Like Kennedy in 1961, Obama, on Libya in 2011, took the advice of neither those, including Defense Secretary Robert Gates, who said not to intervene militarily nor those who counseled decisive action.
 
The message to our allies and friends has been confusing. One clear presidential statement at the start, “Qadhafi must go,” sounded as resolute in rhetoric as the Pakistan SEAL operation was in action.
 
Yet there are also constant reminders by administration spokesmen that the U.S. military would go no further than a supporting role for a North Atlantic Treaty Organization operation led by the French and British that is limited to protecting the population — not changing the regime.
 
Though laudable in theory, this hasn’t worked well in practice. Obama is right to demand that our European allies accept more of the burden and cost of global leadership. France and the United Kingdom, however, lack the means and resources to sustain the Libya operation.
 
Whether justified or not, both U.S. allies and antagonists in the region have been responding to perceived presidential indecision — Saudi Arabia by marching its troops into Bahrain; Iran through actions aimed at taking advantage of regional unrest in hopes that parties supporting more Islamist, anti-American outcomes will supplant long-standing authoritarian U.S. friends.
 
The Cuban Missile Crisis of 1962, late in the second year of Kennedy’s presidency, marked a turning point in his approach to the Soviet Union.
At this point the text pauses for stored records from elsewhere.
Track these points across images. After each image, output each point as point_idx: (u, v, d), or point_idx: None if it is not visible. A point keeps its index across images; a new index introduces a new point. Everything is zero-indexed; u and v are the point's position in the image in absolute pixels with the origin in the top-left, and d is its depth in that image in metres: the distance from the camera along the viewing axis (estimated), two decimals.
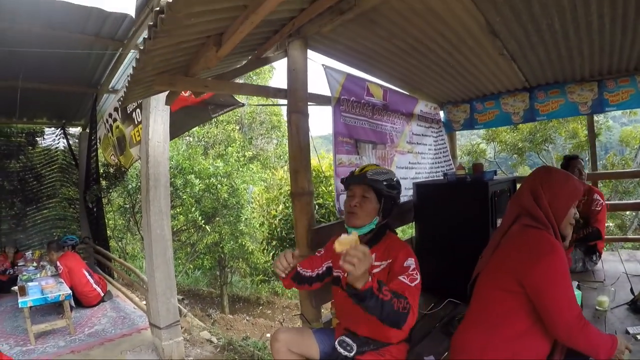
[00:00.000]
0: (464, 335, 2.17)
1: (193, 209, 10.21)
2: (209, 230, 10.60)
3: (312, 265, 2.65)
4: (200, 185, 10.21)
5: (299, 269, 2.56)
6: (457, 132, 6.72)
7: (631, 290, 3.45)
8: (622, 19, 3.38)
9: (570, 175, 2.13)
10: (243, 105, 6.29)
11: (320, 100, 4.28)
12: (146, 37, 2.23)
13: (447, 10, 3.27)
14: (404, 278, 2.11)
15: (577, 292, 3.44)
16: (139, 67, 2.68)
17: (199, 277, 13.09)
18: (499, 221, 3.74)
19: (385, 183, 2.45)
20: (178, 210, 10.76)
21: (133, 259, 12.31)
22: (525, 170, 16.36)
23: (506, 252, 2.11)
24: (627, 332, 2.84)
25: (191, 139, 13.65)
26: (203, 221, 10.32)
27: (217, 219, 11.03)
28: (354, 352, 2.30)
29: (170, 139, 5.80)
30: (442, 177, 4.77)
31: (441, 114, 6.50)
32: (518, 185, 4.10)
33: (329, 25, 3.23)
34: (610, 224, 12.73)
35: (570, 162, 4.51)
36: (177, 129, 6.00)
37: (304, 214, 3.34)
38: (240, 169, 11.53)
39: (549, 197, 2.07)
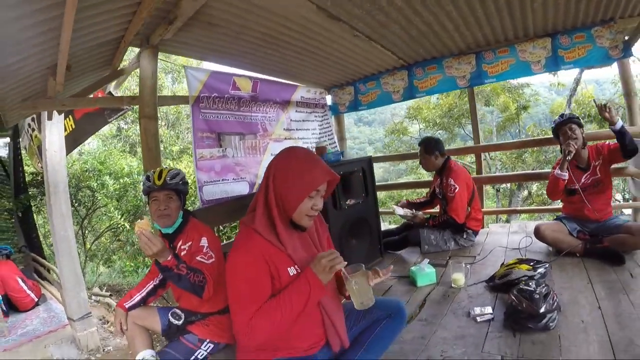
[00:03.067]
0: None
1: (112, 208, 10.15)
2: (129, 228, 10.44)
3: (143, 284, 2.89)
4: (115, 185, 10.14)
5: (127, 304, 2.74)
6: (360, 123, 6.76)
7: (502, 265, 3.47)
8: None
9: (304, 163, 1.88)
10: (129, 109, 6.71)
11: (177, 100, 4.98)
12: None
13: (274, 4, 3.40)
14: (201, 257, 2.54)
15: (431, 270, 3.52)
16: None
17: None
18: (349, 202, 3.93)
19: (181, 183, 2.78)
20: (105, 211, 10.78)
21: None
22: (458, 144, 16.74)
23: None
24: (469, 315, 2.83)
25: (117, 140, 13.51)
26: (124, 219, 10.25)
27: (144, 216, 10.87)
28: (182, 321, 2.71)
29: (76, 147, 6.70)
30: None
31: (329, 98, 6.62)
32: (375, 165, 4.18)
33: (167, 34, 3.46)
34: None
35: (419, 147, 4.71)
36: (80, 135, 6.43)
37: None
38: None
39: (277, 185, 1.85)
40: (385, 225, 6.65)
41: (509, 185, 14.46)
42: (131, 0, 2.86)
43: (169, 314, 2.77)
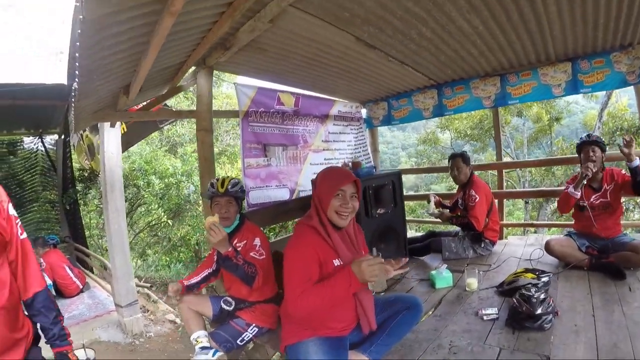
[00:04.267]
0: None
1: (156, 206, 10.51)
2: (170, 225, 10.96)
3: (199, 271, 3.40)
4: (160, 184, 10.53)
5: (186, 283, 3.26)
6: (393, 127, 7.06)
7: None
8: (496, 17, 3.71)
9: (330, 172, 2.50)
10: (175, 120, 7.42)
11: (229, 115, 4.97)
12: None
13: (318, 35, 3.80)
14: (254, 253, 3.03)
15: (449, 274, 3.94)
16: (76, 114, 3.73)
17: (180, 269, 13.45)
18: (379, 211, 4.41)
19: (240, 191, 3.28)
20: (147, 208, 11.20)
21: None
22: (490, 154, 16.86)
23: None
24: (477, 314, 3.22)
25: (157, 141, 13.90)
26: (166, 217, 10.63)
27: (185, 213, 11.38)
28: (232, 307, 3.21)
29: (128, 148, 7.50)
30: None
31: (364, 111, 6.96)
32: (404, 179, 4.55)
33: (223, 57, 3.82)
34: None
35: (449, 160, 5.05)
36: (133, 138, 7.22)
37: (208, 211, 3.81)
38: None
39: (316, 192, 2.44)
40: (411, 233, 7.00)
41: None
42: (199, 29, 3.21)
43: (221, 301, 3.26)
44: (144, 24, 2.59)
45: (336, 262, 2.36)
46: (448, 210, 5.23)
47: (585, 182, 4.06)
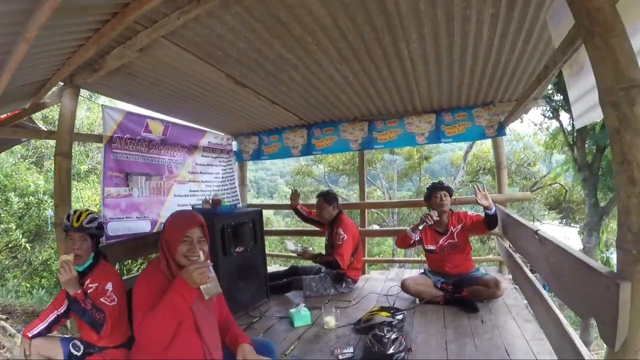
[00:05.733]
0: None
1: (14, 226, 9.75)
2: (29, 248, 10.10)
3: (46, 314, 3.07)
4: (20, 203, 9.77)
5: (30, 334, 2.96)
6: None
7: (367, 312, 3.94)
8: (366, 70, 3.91)
9: (176, 218, 2.46)
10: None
11: (92, 139, 4.63)
12: None
13: (190, 68, 3.76)
14: (104, 299, 2.80)
15: (307, 313, 3.97)
16: None
17: (42, 296, 12.44)
18: (238, 249, 4.34)
19: (95, 227, 3.03)
20: (4, 227, 10.16)
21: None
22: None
23: None
24: (333, 353, 3.28)
25: (25, 150, 12.81)
26: (25, 239, 9.83)
27: (47, 236, 10.56)
28: (81, 352, 2.92)
29: None
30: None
31: (235, 144, 6.95)
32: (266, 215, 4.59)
33: (91, 79, 3.71)
34: None
35: (319, 198, 5.17)
36: None
37: (62, 243, 3.64)
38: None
39: (164, 237, 2.38)
40: (276, 267, 7.03)
41: None
42: (65, 50, 3.06)
43: (70, 345, 3.00)
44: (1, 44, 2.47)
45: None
46: (308, 222, 5.47)
47: (421, 228, 4.37)
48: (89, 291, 2.86)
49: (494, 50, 3.46)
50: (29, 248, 10.12)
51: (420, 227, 4.35)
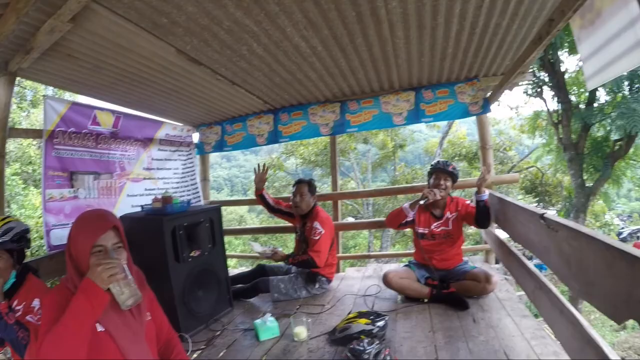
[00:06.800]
0: None
1: None
2: None
3: None
4: None
5: None
6: (247, 150, 6.61)
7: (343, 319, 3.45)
8: (337, 38, 3.49)
9: (82, 223, 1.89)
10: None
11: (30, 134, 4.50)
12: None
13: (134, 44, 3.33)
14: (31, 317, 2.45)
15: (274, 324, 3.45)
16: None
17: None
18: (193, 253, 3.76)
19: (10, 240, 2.54)
20: None
21: None
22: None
23: None
24: None
25: None
26: None
27: None
28: None
29: None
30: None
31: (196, 135, 6.39)
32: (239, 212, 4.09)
33: (25, 63, 3.35)
34: None
35: (294, 185, 4.69)
36: None
37: None
38: (22, 193, 10.67)
39: (69, 249, 1.85)
40: (238, 269, 6.54)
41: None
42: None
43: None
44: None
45: (99, 328, 1.77)
46: (276, 214, 5.01)
47: (422, 203, 3.95)
48: (17, 314, 2.48)
49: (483, 10, 3.08)
50: None
51: (422, 202, 3.93)
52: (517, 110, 14.41)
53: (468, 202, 4.15)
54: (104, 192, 4.57)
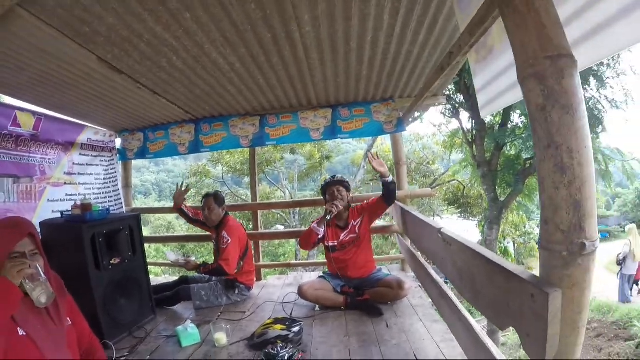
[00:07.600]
0: None
1: None
2: None
3: None
4: None
5: None
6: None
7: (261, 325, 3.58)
8: (254, 57, 3.57)
9: (3, 222, 1.96)
10: None
11: None
12: None
13: (56, 49, 3.25)
14: None
15: (195, 331, 3.52)
16: None
17: None
18: (113, 261, 3.75)
19: None
20: None
21: None
22: (264, 188, 18.17)
23: None
24: None
25: None
26: None
27: None
28: None
29: None
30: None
31: (118, 141, 6.22)
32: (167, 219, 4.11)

He decided that he could deal with Moscow only from a position of unquestioned strength.
 
One of Kennedy’s most memorable speeches followed, in June 1963, when he declared “Ich bin Ein Berliner,” linking all free people across the globe to free West Berlin. Yet the cost of his mistakes in 1961 would be three more decades of Cold War and a close brush with nuclear conflict.
 
It’s too early to know whether the bin Laden killing marks a similar defining moment for Obama. His Middle East speech suggests that he may have found his voice, for the address was stirring, sensible but also courageous. It now, however, demands immediate action in a place like Libya and consistent execution in Egypt and elsewhere.
 
The eras of Obama and Kennedy have more differences than similarities. But what remains unchanged is that presidential action and inaction has a magnified importance at historic inflection points.